◆ **SÉRIE DE CONSIGNES**
- A) Dans l'entretien sur la websérie, que dit Emilie Contensou que l'héroïne incarne ?
- B) Transcrivez l'extrait de l'entretien sur la websérie qui débute aux mots « Est-ce que cela » et s'arrête après « homologues masculins ? ».

Pourquoi avoir choisi de réaliser une websérie humoristique sur la précarité des jeunes ?

Caroline Chirache : Nous nous sommes inspirées de nos vies. A la fin de nos études, nous étions, comme la plupart des jeunes, lâchées dans la jungle du RSA, à enchaîner les petits boulots pas franchement épanouissants. En étant toutes les deux au RSA, nous avions réunis pas mal d’anecdotes marrantes sur Pôle emploi et les conseillères qui y travaillent.

Emilie Contensou : Cette période est un moment de désenchantement. La vie étudiante est synonyme d’enrichissement intellectuel et social, mais quand on se retrouve à devoir travailler, les gens se plaignent des horaires, des tâches sans intérêt… Le personnage de notre série a gardé son idéalisme et se heurte au monde du travail.

L’héroïne de la série est-elle représentative de la génération Y ?

E.C. : Elle est un peu l’ambassadrice de cette génération qui est dans une phase d’entre deux. Elle est résignée parce qu’elle n’a pas une grosse motivation à se lancer dans la vie active, mais est même quand obligée de s’engager. Elle incarne cette peur de devenir adulte.

C.C. : Avec ce personnage, nous voulons changer le regard sur les jeunes qui ne travaillent pas. Nous voulons montrer que ce n’est pas par choix ou parce qu’ils se donnent pas assez qu’ils se retrouvent dans cette situation.

Est-ce que cela signifie que pour cette génération être au chômage n’est plus stigmatisant, mais au contraire complètement normal ?

E.C. : C’est un peu devenu la case obligatoire. Je connais très peu de jeunes autour de moi qui ne sont pas passés par cette phase chômage ou RSA. Les gens de l’âge de nos grand-parents nous demandent pourquoi on a toujours pas signé de CDI à presque 30 ans, mais ce n’est plus vraiment comme ça que ça marche. La série montre la pression sociale des générations précédentes à laquelle l’héroïne doit résister. Dans notre société, le travail a une valeur considérable et dès qu’on en a pas, on est catalogué comme un looser.

En France aujourd’hui, les jeunes femmes sont-elles plus susceptibles d’être des « Ratées sans avenir » que leurs homologues masculins ?

◆ **EXTRAITS DE DONNÉES**
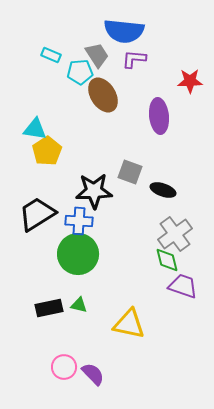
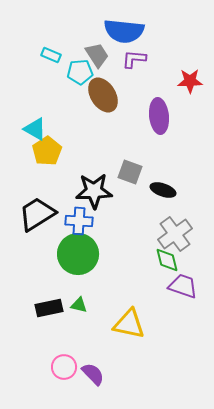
cyan triangle: rotated 20 degrees clockwise
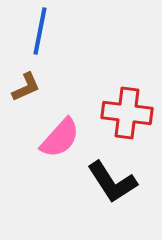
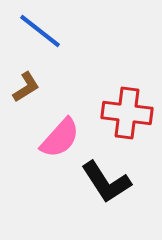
blue line: rotated 63 degrees counterclockwise
brown L-shape: rotated 8 degrees counterclockwise
black L-shape: moved 6 px left
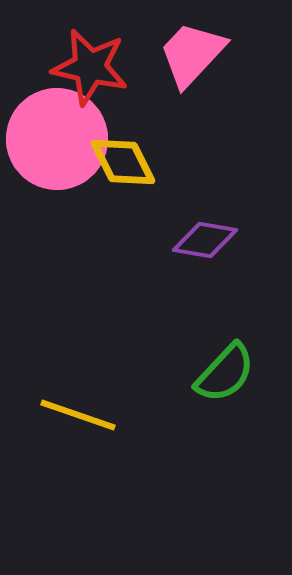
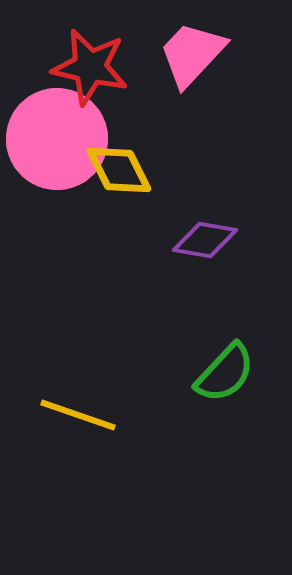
yellow diamond: moved 4 px left, 8 px down
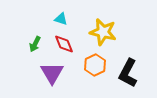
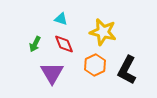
black L-shape: moved 1 px left, 3 px up
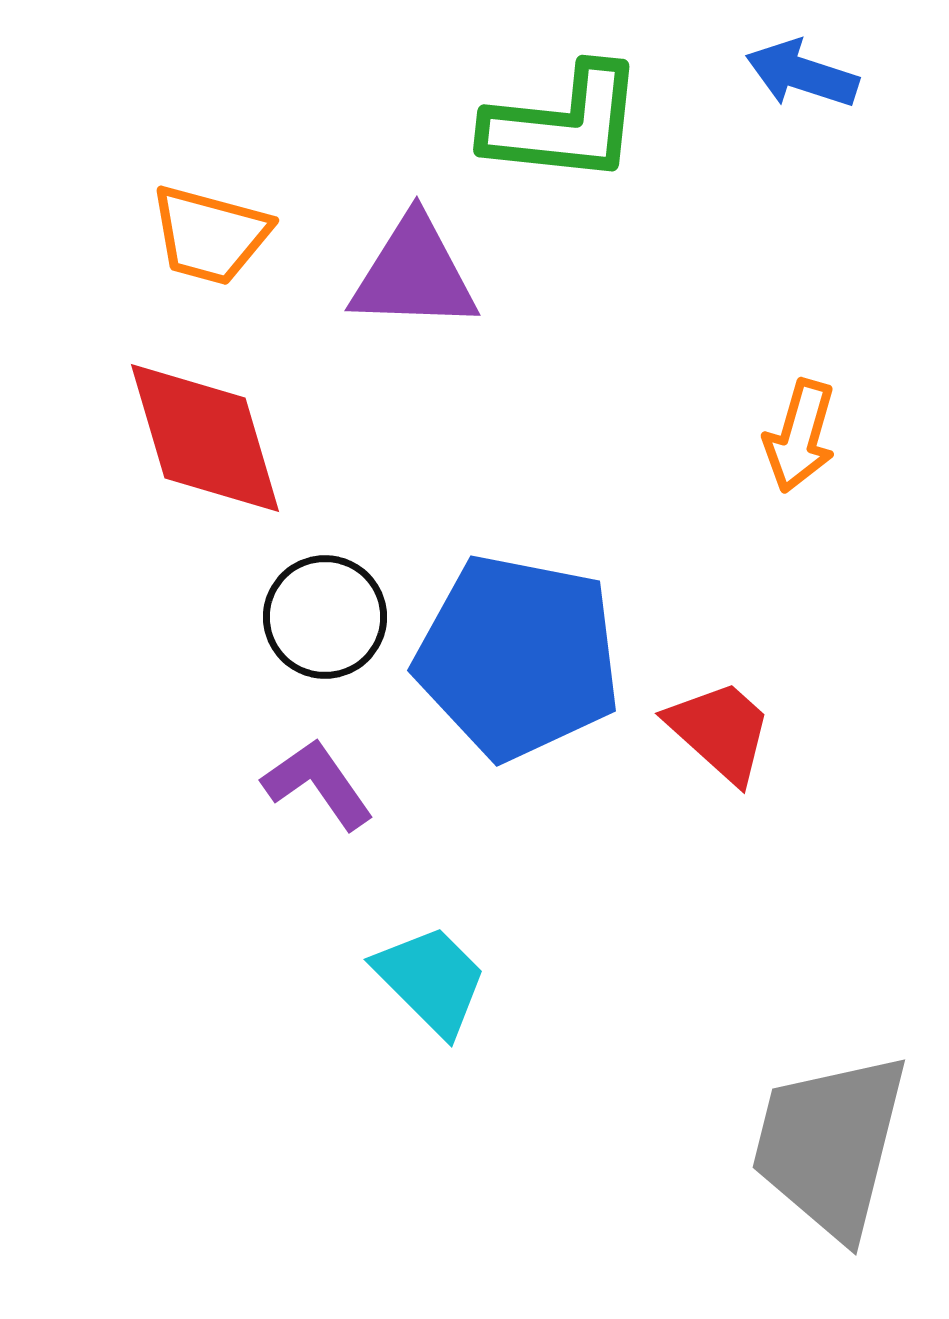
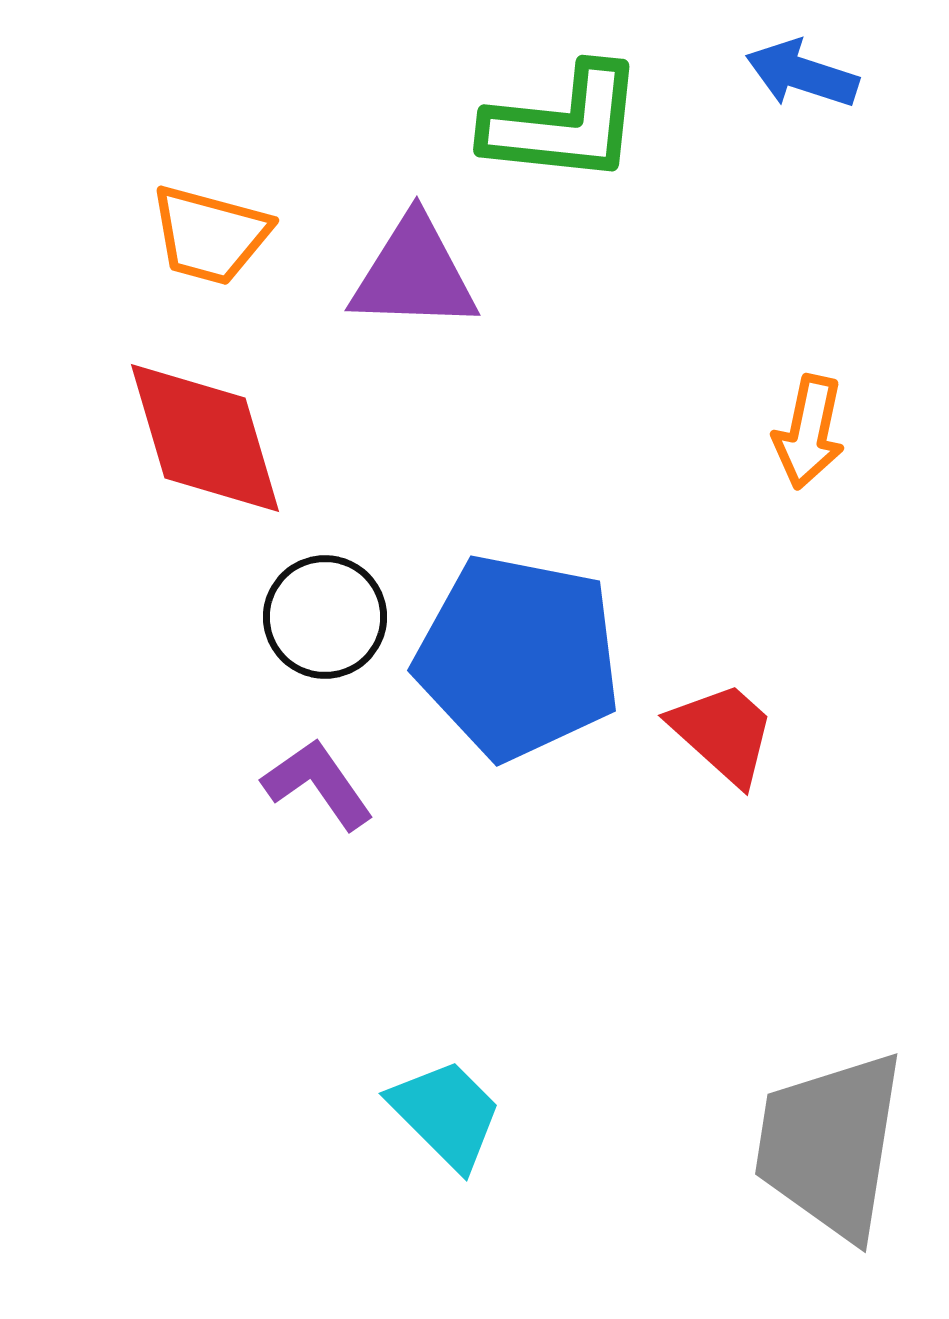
orange arrow: moved 9 px right, 4 px up; rotated 4 degrees counterclockwise
red trapezoid: moved 3 px right, 2 px down
cyan trapezoid: moved 15 px right, 134 px down
gray trapezoid: rotated 5 degrees counterclockwise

◆ **RÉPONSES PAR CONSIGNE**
- A) Elle incarne la peur de devenir adulte.

- B)
Est-ce que cela signifie que pour cette génération être au chômage n’est plus stigmatisant, mais au contraire complètement normal ?

E.C. : C’est un peu devenu la case obligatoire. Je connais très peu de jeunes autour de moi qui ne sont pas passés par cette phase chômage ou RSA. Les gens de l’âge de nos grand-parents nous demandent pourquoi on a toujours pas signé de CDI à presque 30 ans, mais ce n’est plus vraiment comme ça que ça marche. La série montre la pression sociale des générations précédentes à laquelle l’héroïne doit résister. Dans notre société, le travail a une valeur considérable et dès qu’on en a pas, on est catalogué comme un looser.

En France aujourd’hui, les jeunes femmes sont-elles plus susceptibles d’être des « Ratées sans avenir » que leurs homologues masculins ?